Dataset content:
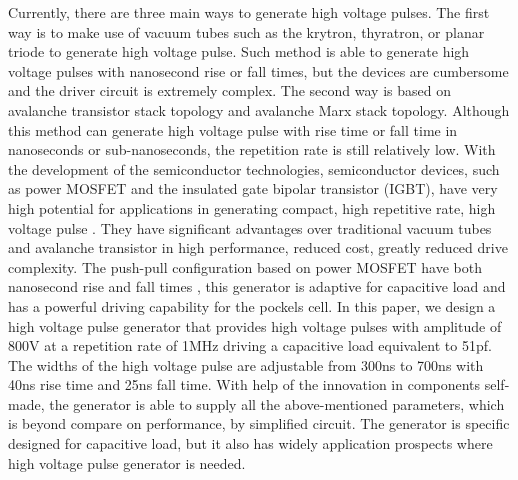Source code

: \documentclass[aip,rsi,reprint,graphicx]{revtex4-1} %
\begin{document}
Currently, there are three main ways to generate high voltage pulses. 
The first way is to make use of vacuum tubes such as the krytron, thyratron, or planar triode to generate high voltage pulse\cite{Rohwein1995improved}. 
Such method is able to generate high voltage pulses with nanosecond rise or fall times, but the devices are cumbersome and the driver circuit is extremely complex. 
The second way is based on avalanche transistor stack topology and avalanche Marx stack topology\cite{Fulkerson1997,Bidin2009}. 
Although this method can generate high voltage pulse with rise time or fall time in nanoseconds or sub-nanoseconds, the repetition rate is still relatively low. 
With the development of the semiconductor technologies, semiconductor devices, such as power MOSFET and the insulated gate bipolar transistor (IGBT), have very high potential for applications in generating compact, high repetitive rate, high voltage pulse \cite{wang2013semiconductor,Feng2011}. 
They have significant advantages over traditional vacuum tubes and avalanche transistor in high performance, reduced cost, greatly reduced drive complexity. 
The push-pull configuration based on power MOSFET have both nanosecond rise and fall times \cite{bernius1990improved}, this generator is adaptive for capacitive load and has a powerful driving capability for the pockels cell.
In this paper, we design a high voltage pulse generator that provides high voltage pulses with amplitude of 800V at a repetition rate of 1MHz driving a capacitive load equivalent to 51pf.
 The widths of the high voltage pulse are adjustable from 300ns to 700ns with 40ns rise time and 25ns fall time. With help of the innovation in components self-made, the generator is able to supply all the above-mentioned parameters, which is beyond compare on performance, by simplified circuit.
 The generator is specific designed for capacitive load, but it also has widely application prospects where high voltage pulse generator is needed.
\end{document}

What is needed: Nothing but an exact transcription of the material, without pictures, should be returned.

Completed exercise:
Source code

: \documentclass[aip,rsi,reprint,graphicx]{revtex4-1} %
\begin{document}
Currently, there are three main ways to generate high voltage pulses. 
The first way is to make use of vacuum tubes such as the krytron, thyratron, or planar triode to generate high voltage pulse\cite{Rohwein1995improved}. 
Such method is able to generate high voltage pulses with nanosecond rise or fall times, but the devices are cumbersome and the driver circuit is extremely complex. 
The second way is based on avalanche transistor stack topology and avalanche Marx stack topology\cite{Fulkerson1997,Bidin2009}. 
Although this method can generate high voltage pulse with rise time or fall time in nanoseconds or sub-nanoseconds, the repetition rate is still relatively low. 
With the development of the semiconductor technologies, semiconductor devices, such as power MOSFET and the insulated gate bipolar transistor (IGBT), have very high potential for applications in generating compact, high repetitive rate, high voltage pulse \cite{wang2013semiconductor,Feng2011}. 
They have significant advantages over traditional vacuum tubes and avalanche transistor in high performance, reduced cost, greatly reduced drive complexity. 
The push-pull configuration based on power MOSFET have both nanosecond rise and fall times \cite{bernius1990improved}, this generator is adaptive for capacitive load and has a powerful driving capability for the pockels cell.
In this paper, we design a high voltage pulse generator that provides high voltage pulses with amplitude of 800V at a repetition rate of 1MHz driving a capacitive load equivalent to 51pf.
 The widths of the high voltage pulse are adjustable from 300ns to 700ns with 40ns rise time and 25ns fall time. With help of the innovation in components self-made, the generator is able to supply all the above-mentioned parameters, which is beyond compare on performance, by simplified circuit.
 The generator is specific designed for capacitive load, but it also has widely application prospects where high voltage pulse generator is needed.
\end{document}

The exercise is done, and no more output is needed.